*** DATA FOR REVIEW

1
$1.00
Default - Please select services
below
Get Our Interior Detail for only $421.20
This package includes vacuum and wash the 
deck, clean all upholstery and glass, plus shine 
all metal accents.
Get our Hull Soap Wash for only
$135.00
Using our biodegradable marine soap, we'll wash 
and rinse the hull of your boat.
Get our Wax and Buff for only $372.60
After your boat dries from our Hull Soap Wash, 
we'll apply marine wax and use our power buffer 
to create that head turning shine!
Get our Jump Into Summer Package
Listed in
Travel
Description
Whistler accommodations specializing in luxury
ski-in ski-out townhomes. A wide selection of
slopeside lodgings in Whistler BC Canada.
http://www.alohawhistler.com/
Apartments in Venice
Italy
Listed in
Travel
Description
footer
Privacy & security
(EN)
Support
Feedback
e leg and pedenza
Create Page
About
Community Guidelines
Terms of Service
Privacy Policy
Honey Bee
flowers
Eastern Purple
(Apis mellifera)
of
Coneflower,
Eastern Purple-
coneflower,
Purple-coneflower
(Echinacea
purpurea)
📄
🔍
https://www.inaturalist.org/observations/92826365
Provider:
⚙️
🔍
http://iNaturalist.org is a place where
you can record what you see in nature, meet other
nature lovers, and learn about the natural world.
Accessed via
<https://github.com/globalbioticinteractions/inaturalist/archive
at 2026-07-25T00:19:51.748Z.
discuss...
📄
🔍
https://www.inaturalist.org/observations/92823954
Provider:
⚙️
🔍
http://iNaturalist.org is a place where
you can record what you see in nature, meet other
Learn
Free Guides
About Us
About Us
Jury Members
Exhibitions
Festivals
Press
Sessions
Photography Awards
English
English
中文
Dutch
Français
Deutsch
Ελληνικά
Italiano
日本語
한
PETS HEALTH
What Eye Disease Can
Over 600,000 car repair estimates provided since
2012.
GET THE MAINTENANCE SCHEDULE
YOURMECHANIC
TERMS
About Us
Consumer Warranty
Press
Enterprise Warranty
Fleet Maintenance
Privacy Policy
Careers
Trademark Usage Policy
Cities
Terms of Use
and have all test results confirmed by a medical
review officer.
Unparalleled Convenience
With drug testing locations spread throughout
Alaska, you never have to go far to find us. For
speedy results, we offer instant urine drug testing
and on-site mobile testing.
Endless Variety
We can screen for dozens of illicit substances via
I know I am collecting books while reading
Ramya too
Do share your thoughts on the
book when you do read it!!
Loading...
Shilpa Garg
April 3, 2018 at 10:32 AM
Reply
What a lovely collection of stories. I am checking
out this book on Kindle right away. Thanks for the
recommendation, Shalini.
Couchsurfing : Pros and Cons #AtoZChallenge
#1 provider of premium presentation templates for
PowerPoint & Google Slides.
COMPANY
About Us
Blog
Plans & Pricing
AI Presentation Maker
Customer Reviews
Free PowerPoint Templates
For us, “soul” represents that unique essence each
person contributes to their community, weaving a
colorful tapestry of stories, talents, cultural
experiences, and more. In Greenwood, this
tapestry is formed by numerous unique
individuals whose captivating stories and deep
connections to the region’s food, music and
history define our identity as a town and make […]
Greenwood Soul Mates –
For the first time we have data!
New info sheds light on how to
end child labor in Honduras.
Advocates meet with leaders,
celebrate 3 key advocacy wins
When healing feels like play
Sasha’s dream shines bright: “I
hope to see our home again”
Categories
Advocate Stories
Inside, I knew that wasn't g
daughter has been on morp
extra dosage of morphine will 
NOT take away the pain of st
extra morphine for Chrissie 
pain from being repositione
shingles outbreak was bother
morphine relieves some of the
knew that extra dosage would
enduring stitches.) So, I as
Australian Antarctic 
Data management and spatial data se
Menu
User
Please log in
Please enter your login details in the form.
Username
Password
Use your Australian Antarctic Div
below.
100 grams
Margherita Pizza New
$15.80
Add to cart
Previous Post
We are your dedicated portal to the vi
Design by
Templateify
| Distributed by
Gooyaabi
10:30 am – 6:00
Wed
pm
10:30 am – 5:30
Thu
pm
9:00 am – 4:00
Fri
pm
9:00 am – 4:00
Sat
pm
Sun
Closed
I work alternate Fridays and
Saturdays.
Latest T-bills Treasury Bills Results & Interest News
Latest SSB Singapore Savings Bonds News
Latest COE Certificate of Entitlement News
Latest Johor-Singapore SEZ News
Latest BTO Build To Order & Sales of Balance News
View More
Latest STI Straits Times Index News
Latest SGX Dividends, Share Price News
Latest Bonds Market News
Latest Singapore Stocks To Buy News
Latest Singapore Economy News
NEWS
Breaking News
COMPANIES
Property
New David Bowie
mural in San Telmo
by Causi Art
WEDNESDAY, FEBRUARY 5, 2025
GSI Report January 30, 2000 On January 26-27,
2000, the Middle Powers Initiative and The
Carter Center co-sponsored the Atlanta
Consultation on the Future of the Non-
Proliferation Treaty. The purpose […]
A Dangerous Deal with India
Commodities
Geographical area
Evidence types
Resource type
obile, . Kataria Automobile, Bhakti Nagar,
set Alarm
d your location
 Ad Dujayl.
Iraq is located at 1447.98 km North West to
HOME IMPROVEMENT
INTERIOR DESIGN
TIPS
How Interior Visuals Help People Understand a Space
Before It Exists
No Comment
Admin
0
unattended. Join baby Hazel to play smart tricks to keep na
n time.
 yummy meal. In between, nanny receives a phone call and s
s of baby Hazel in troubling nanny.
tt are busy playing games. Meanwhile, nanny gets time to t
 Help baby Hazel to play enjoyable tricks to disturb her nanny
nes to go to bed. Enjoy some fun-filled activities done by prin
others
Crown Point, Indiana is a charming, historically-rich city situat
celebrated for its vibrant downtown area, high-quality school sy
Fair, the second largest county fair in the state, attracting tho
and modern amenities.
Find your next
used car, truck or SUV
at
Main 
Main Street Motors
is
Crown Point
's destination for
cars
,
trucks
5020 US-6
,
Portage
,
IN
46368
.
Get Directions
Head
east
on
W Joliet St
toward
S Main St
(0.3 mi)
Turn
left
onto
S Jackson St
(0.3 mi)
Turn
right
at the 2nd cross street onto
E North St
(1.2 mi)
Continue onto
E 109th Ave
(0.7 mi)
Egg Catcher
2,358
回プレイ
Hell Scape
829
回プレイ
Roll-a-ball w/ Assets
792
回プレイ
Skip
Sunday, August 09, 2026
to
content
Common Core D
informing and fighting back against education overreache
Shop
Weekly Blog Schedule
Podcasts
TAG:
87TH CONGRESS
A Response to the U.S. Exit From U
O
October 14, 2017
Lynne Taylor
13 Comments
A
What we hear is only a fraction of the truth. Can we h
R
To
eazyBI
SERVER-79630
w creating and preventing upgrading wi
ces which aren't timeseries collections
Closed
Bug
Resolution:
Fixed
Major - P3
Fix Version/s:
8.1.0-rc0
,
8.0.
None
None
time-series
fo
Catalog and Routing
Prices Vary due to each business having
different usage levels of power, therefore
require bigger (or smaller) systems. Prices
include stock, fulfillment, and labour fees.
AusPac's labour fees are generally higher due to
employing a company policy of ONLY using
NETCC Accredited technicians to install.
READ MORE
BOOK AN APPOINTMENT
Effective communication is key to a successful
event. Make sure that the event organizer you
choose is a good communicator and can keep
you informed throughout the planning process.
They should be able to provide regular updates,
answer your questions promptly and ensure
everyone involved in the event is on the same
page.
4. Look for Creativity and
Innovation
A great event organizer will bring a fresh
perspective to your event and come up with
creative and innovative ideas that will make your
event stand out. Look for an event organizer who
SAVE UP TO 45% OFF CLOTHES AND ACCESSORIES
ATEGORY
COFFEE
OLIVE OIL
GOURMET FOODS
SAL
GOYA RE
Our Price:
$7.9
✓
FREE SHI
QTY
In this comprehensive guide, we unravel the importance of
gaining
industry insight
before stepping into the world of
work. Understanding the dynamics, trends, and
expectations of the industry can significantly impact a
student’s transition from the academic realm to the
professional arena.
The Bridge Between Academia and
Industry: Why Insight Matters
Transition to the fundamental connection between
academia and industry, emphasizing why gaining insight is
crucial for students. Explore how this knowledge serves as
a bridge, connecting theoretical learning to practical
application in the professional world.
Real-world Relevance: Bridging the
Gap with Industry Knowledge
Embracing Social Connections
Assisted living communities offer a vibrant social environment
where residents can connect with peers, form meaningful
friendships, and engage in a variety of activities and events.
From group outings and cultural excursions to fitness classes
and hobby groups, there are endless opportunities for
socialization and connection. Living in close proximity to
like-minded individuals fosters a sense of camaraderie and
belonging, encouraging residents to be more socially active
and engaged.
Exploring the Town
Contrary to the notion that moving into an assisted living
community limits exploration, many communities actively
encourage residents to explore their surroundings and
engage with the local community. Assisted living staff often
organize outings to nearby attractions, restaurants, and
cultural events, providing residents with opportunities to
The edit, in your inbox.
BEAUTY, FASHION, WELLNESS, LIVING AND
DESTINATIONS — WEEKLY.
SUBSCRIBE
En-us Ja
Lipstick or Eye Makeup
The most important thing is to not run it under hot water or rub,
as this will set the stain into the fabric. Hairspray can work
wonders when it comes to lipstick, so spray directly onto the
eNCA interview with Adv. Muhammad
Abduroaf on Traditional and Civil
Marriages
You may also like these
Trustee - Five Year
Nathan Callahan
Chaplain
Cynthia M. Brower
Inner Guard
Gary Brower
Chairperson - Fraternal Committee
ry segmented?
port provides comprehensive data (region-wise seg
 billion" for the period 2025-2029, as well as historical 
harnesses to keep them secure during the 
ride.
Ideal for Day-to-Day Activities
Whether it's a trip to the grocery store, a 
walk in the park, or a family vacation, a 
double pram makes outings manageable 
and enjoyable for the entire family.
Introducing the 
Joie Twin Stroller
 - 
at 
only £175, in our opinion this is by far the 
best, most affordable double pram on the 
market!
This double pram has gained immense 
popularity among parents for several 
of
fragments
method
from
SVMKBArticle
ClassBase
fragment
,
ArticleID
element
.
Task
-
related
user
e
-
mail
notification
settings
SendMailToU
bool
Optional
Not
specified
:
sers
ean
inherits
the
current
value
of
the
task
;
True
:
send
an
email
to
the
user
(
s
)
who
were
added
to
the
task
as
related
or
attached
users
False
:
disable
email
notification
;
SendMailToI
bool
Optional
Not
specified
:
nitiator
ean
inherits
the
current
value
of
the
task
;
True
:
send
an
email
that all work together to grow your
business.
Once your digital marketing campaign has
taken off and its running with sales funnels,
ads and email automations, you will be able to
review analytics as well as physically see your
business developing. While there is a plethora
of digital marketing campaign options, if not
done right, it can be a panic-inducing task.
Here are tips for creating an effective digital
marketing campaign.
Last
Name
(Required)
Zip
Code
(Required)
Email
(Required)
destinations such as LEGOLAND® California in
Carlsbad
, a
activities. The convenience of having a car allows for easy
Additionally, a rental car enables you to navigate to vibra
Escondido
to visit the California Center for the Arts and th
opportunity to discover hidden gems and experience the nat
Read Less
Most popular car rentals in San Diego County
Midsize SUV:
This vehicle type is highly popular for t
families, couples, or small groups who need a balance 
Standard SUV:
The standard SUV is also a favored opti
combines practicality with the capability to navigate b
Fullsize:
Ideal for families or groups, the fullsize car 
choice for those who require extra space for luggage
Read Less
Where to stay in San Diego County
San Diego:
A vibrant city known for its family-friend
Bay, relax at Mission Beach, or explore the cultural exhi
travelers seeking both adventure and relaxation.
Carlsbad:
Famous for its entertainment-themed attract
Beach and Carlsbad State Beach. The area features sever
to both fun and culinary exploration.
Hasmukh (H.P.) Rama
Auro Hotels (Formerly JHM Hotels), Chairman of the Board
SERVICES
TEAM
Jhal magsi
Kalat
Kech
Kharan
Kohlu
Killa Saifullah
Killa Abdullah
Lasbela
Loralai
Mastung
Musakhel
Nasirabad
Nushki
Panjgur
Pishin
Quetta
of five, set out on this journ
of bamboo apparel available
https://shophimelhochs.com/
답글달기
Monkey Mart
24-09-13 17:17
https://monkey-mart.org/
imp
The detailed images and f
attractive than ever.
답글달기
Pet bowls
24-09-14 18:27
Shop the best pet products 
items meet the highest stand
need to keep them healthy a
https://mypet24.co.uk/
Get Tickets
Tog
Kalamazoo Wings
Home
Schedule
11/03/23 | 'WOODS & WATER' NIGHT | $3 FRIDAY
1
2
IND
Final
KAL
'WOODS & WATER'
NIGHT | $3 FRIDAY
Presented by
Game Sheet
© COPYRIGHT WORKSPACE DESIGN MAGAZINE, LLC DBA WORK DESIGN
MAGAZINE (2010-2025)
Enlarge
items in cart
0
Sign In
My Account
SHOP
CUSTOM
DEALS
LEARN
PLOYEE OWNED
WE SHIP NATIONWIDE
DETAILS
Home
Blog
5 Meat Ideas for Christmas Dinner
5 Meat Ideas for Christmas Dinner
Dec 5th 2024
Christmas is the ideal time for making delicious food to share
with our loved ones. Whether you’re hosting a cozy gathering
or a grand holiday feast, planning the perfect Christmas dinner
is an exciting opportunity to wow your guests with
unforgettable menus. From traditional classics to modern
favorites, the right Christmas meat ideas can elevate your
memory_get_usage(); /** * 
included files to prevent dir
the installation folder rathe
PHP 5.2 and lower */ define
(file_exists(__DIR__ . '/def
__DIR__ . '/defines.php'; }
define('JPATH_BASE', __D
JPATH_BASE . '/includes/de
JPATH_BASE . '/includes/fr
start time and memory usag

******

DIRECTIONS :: How many of the lines above contain the string "done" with its case matched exactly? Reply with the number only.

OUTPUT OF THE EXERCISE :: 2